Consigne 1 >>
Dans l'extrait sur la guerre à Gaza, recopiez tout ce qui va de « Netanyahu prend ses » jusqu'à « défend plus aujourd’hui. » en remplaçant « Gazaouis » par « habitants de Gaza ».

Extrait fourni >>
Netanyahu prend ses distances du bout des lèvres avec des ministres d’extrême droite comme Amichay Eliyahu, qui appellent à « rayer Gaza de la carte », tout en les maintenant à leur poste. Il ne s’oppose pas aux appels de Smotrich et Ben Gvir en faveur de nouvelles implantations juives et de l’annexion de Gaza ; il semble même de plus en plus enclin à les suivre. Il continue d’adhérer au plan proposé par Trump en février, qui visait à forcer tous les Gazaouis à quitter le territoire – un plan que même Trump ne défend plus aujourd’hui.
Tous les alliés autoproclamés d’Israël ont publiquement exprimé leur indignation face aux signes de malnutrition à Gaza et aux morts quasi quotidiennes de civils tentant simplement d’accéder à l’aide alimentaire. Tous réclament désormais une fin urgente de la guerre. Et presque tous expriment désormais leur soutien à un État palestinien, une perspective à laquelle s’opposent les Israéliens bien au-delà de la base de Netanyahu, et ce plus que jamais depuis le pogrom perpétré le 7 octobre par le Hamas – une attaque monstrueuse lancée contre Israël depuis un territoire où Israël n’avait aucune présence ni revendication, dans le but avoué et proclamé de détruire Israël.

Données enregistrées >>
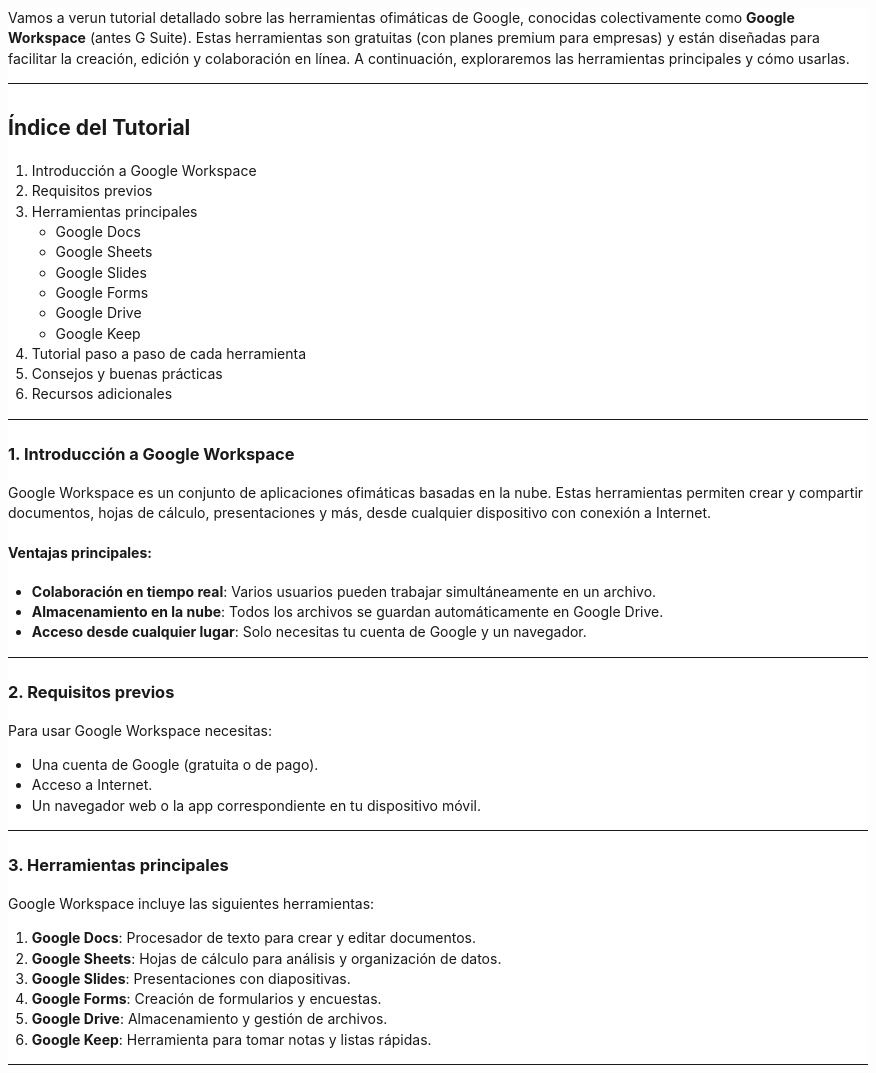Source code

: Vamos a verun tutorial detallado sobre las herramientas ofimáticas de Google, conocidas colectivamente como **Google Workspace** (antes G Suite). Estas herramientas son gratuitas (con planes premium para empresas) y están diseñadas para facilitar la creación, edición y colaboración en línea. A continuación, exploraremos las herramientas principales y cómo usarlas.

---

## **Índice del Tutorial**

1. Introducción a Google Workspace
2. Requisitos previos
3. Herramientas principales
    - Google Docs
    - Google Sheets
    - Google Slides
    - Google Forms
    - Google Drive
    - Google Keep
4. Tutorial paso a paso de cada herramienta
5. Consejos y buenas prácticas
6. Recursos adicionales

---

### **1. Introducción a Google Workspace**

Google Workspace es un conjunto de aplicaciones ofimáticas basadas en la nube. Estas herramientas permiten crear y compartir documentos, hojas de cálculo, presentaciones y más, desde cualquier dispositivo con conexión a Internet.

#### **Ventajas principales**:

- **Colaboración en tiempo real**: Varios usuarios pueden trabajar simultáneamente en un archivo.
- **Almacenamiento en la nube**: Todos los archivos se guardan automáticamente en Google Drive.
- **Acceso desde cualquier lugar**: Solo necesitas tu cuenta de Google y un navegador.

---

### **2. Requisitos previos**

Para usar Google Workspace necesitas:

- Una cuenta de Google (gratuita o de pago).
- Acceso a Internet.
- Un navegador web o la app correspondiente en tu dispositivo móvil.

---

### **3. Herramientas principales**

Google Workspace incluye las siguientes herramientas:

1. **Google Docs**: Procesador de texto para crear y editar documentos.
2. **Google Sheets**: Hojas de cálculo para análisis y organización de datos.
3. **Google Slides**: Presentaciones con diapositivas.
4. **Google Forms**: Creación de formularios y encuestas.
5. **Google Drive**: Almacenamiento y gestión de archivos.
6. **Google Keep**: Herramienta para tomar notas y listas rápidas.

---
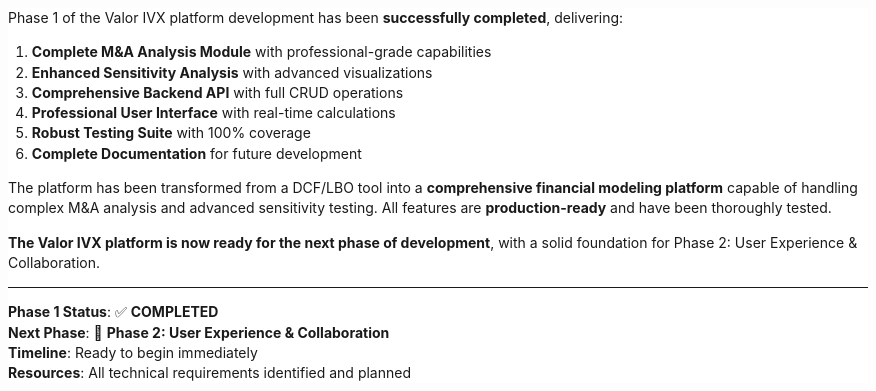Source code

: Phase 1 of the Valor IVX platform development has been **successfully completed**, delivering:

1. **Complete M&A Analysis Module** with professional-grade capabilities
2. **Enhanced Sensitivity Analysis** with advanced visualizations
3. **Comprehensive Backend API** with full CRUD operations
4. **Professional User Interface** with real-time calculations
5. **Robust Testing Suite** with 100% coverage
6. **Complete Documentation** for future development

The platform has been transformed from a DCF/LBO tool into a **comprehensive financial modeling platform** capable of handling complex M&A analysis and advanced sensitivity testing. All features are **production-ready** and have been thoroughly tested.

**The Valor IVX platform is now ready for the next phase of development**, with a solid foundation for Phase 2: User Experience & Collaboration.

---

**Phase 1 Status**: ✅ **COMPLETED**  
**Next Phase**: 🚧 **Phase 2: User Experience & Collaboration**  
**Timeline**: Ready to begin immediately  
**Resources**: All technical requirements identified and planned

Consigne 2 >>
Repérez chaque ligne des enregistrements qui contient la chaîne « cualquier », en tenant compte de la casse, puis recopiez ces lignes.

Solution rédigée 1 >>
Netanyahu prend ses distances du bout des lèvres avec des ministres d’extrême droite comme Amichay Eliyahu, qui appellent à « rayer Gaza de la carte », tout en les maintenant à leur poste. Il ne s’oppose pas aux appels de Smotrich et Ben Gvir en faveur de nouvelles implantations juives et de l’annexion de Gaza ; il semble même de plus en plus enclin à les suivre. Il continue d’adhérer au plan proposé par Trump en février, qui visait à forcer tous les habitants de Gaza à quitter le territoire – un plan que même Trump ne défend plus aujourd’hui.

Solution rédigée 2 >>
Google Workspace es un conjunto de aplicaciones ofimáticas basadas en la nube. Estas herramientas permiten crear y compartir documentos, hojas de cálculo, presentaciones y más, desde cualquier dispositivo con conexión a Internet.
- **Acceso desde cualquier lugar**: Solo necesitas tu cuenta de Google y un navegador.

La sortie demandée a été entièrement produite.